Technology development has always been driven by emerging applications: big data, Internet of Things, machine learning, public and private clouds, augmented reality, 800G Ethernet, etc.

Merchant Silicon switch ASIC chip development is an excellent example of that golden rule.

 

OIF’s Common Electrical Interface Development

The Optical Internetworking Forum (OIF) is the standards body – a nonprofit industry organization – that develops common electrical interfaces (CEIs) for next-generation technology to ensure component and system interoperability.

The organization develops and promotes implementation agreements (IAs), offering principal design and deployment guidance for a SerDes (serializer-deserializer), including:

  • CEI-6G (which specifies the transmitter, receiver and interconnect channel associated with 6+ Gbps interfaces)

● Exercise tasks:
a - Reproduce the text on OIF's common electrical interfaces word for word, in full.
b - Copy the lines of the entries from the line containing "(majorité des deux" to the line containing "de trois mandats", with both of those lines included and nothing else.

● Given data:
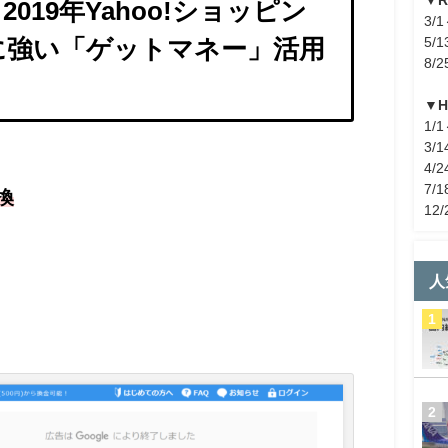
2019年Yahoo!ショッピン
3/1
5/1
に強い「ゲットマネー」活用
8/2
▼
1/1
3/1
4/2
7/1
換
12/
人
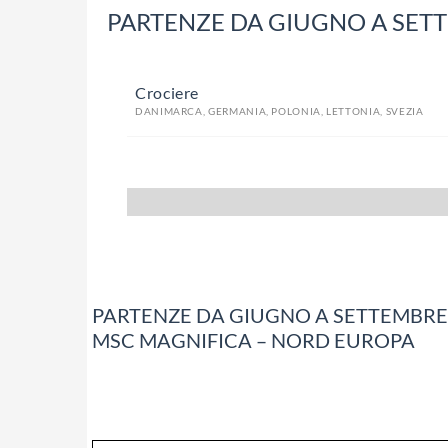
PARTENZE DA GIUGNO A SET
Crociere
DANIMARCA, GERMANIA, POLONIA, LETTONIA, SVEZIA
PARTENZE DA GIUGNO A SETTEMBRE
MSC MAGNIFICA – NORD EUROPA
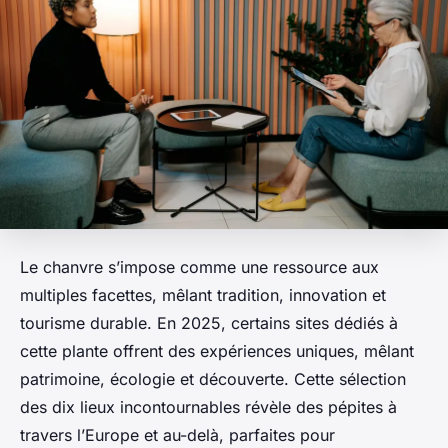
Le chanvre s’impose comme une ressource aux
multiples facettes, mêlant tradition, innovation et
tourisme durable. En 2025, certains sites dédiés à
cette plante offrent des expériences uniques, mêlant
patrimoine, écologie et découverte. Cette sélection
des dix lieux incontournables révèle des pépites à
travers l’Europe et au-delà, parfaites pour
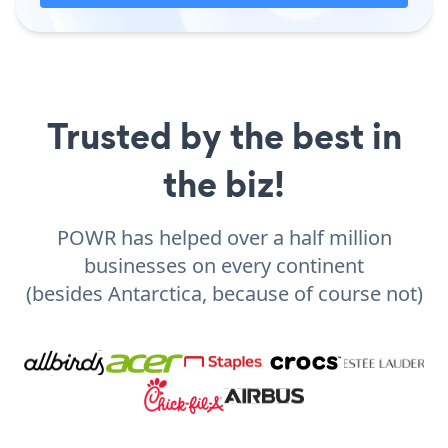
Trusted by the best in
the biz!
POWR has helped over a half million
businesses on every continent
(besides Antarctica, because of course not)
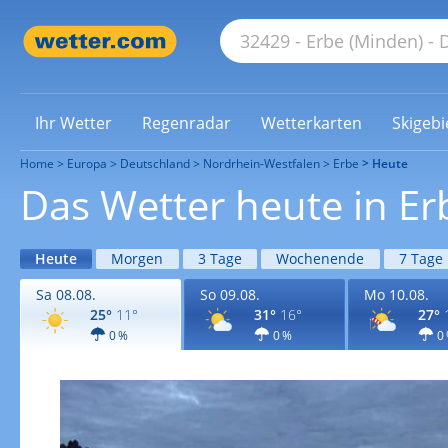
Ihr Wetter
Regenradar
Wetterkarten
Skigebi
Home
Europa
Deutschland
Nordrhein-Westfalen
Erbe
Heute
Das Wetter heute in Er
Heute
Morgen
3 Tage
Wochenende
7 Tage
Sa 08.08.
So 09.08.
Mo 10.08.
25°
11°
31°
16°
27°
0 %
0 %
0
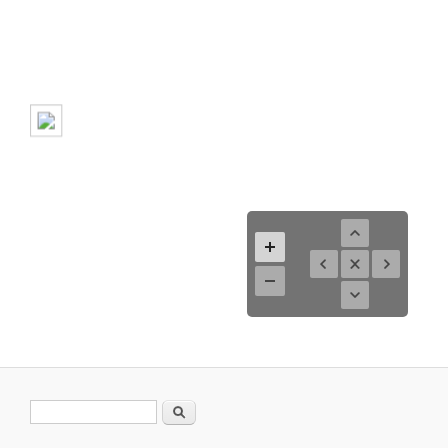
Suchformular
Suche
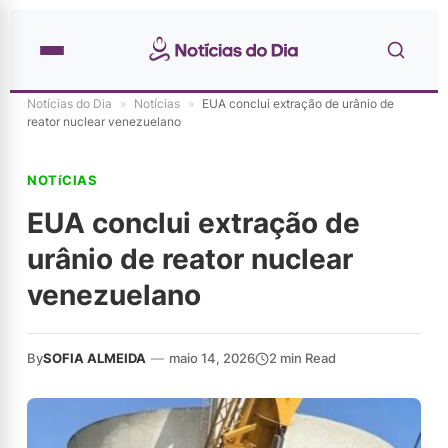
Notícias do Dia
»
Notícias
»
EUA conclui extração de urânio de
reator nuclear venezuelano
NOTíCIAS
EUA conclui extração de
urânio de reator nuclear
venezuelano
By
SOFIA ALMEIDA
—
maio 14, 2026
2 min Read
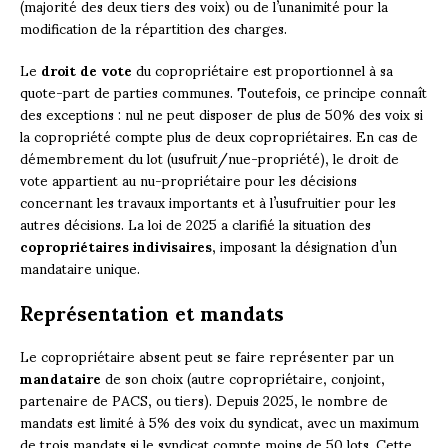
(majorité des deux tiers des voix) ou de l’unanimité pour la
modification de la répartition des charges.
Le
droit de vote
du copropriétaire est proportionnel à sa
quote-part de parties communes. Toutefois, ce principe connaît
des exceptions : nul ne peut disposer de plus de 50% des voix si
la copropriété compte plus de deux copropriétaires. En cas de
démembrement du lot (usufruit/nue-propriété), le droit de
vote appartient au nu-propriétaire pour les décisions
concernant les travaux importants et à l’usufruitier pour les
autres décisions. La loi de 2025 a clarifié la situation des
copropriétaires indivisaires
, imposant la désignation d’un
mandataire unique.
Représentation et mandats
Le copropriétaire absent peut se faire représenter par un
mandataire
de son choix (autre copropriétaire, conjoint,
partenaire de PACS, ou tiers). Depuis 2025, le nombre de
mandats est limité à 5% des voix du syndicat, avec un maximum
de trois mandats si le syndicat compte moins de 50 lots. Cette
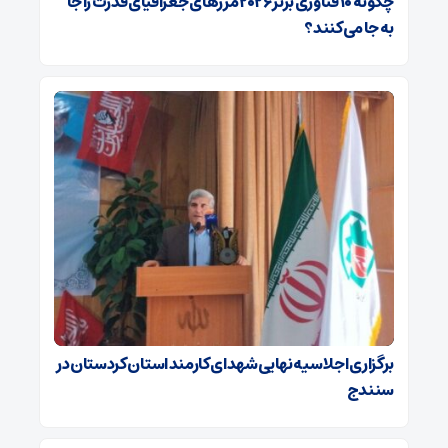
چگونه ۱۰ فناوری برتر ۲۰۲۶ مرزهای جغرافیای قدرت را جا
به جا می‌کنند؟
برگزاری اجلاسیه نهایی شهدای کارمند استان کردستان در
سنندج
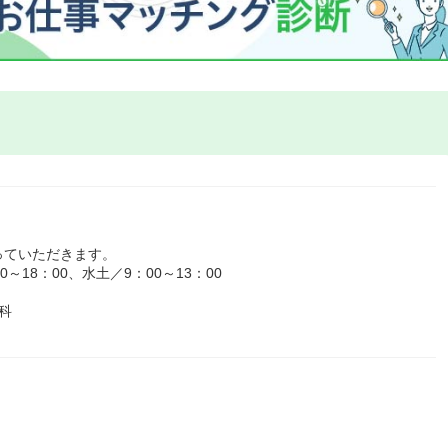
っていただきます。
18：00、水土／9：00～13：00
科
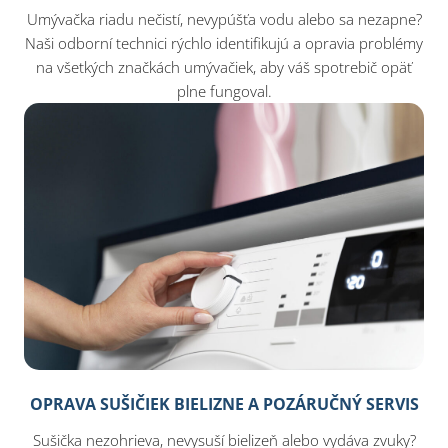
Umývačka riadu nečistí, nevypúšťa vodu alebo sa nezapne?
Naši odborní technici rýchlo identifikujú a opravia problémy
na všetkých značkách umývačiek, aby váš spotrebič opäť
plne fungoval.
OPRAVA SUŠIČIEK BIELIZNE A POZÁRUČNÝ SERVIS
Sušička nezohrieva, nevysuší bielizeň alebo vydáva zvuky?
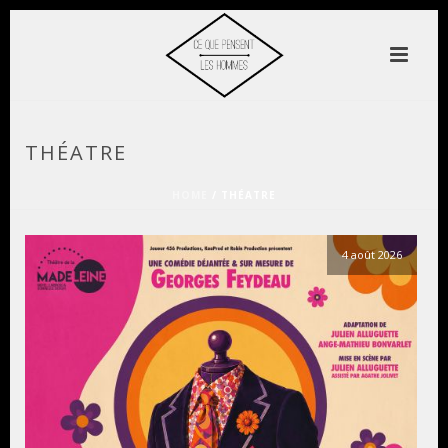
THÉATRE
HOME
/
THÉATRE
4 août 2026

● Responses in order:
a -
Technology development has always been driven by emerging applications: big data, Internet of Things, machine learning, public and private clouds, augmented reality, 800G Ethernet, etc.

Merchant Silicon switch ASIC chip development is an excellent example of that golden rule.

 

OIF’s Common Electrical Interface Development

The Optical Internetworking Forum (OIF) is the standards body – a nonprofit industry organization – that develops common electrical interfaces (CEIs) for next-generation technology to ensure component and system interoperability.

The organization develops and promotes implementation agreements (IAs), offering principal design and deployment guidance for a SerDes (serializer-deserializer), including:

  • CEI-6G (which specifies the transmitter, receiver and interconnect channel associated with 6+ Gbps interfaces)

b -
(majorité des deux tiers des voix) ou de l’unanimité pour la
modification de la répartition des charges.
Le
droit de vote
du copropriétaire est proportionnel à sa
quote-part de parties communes. Toutefois, ce principe connaît
des exceptions : nul ne peut disposer de plus de 50% des voix si
la copropriété compte plus de deux copropriétaires. En cas de
démembrement du lot (usufruit/nue-propriété), le droit de
vote appartient au nu-propriétaire pour les décisions
concernant les travaux importants et à l’usufruitier pour les
autres décisions. La loi de 2025 a clarifié la situation des
copropriétaires indivisaires
, imposant la désignation d’un
mandataire unique.
Représentation et mandats
Le copropriétaire absent peut se faire représenter par un
mandataire
de son choix (autre copropriétaire, conjoint,
partenaire de PACS, ou tiers). Depuis 2025, le nombre de
mandats est limité à 5% des voix du syndicat, avec un maximum
de trois mandats si le syndicat compte moins de 50 lots. Cette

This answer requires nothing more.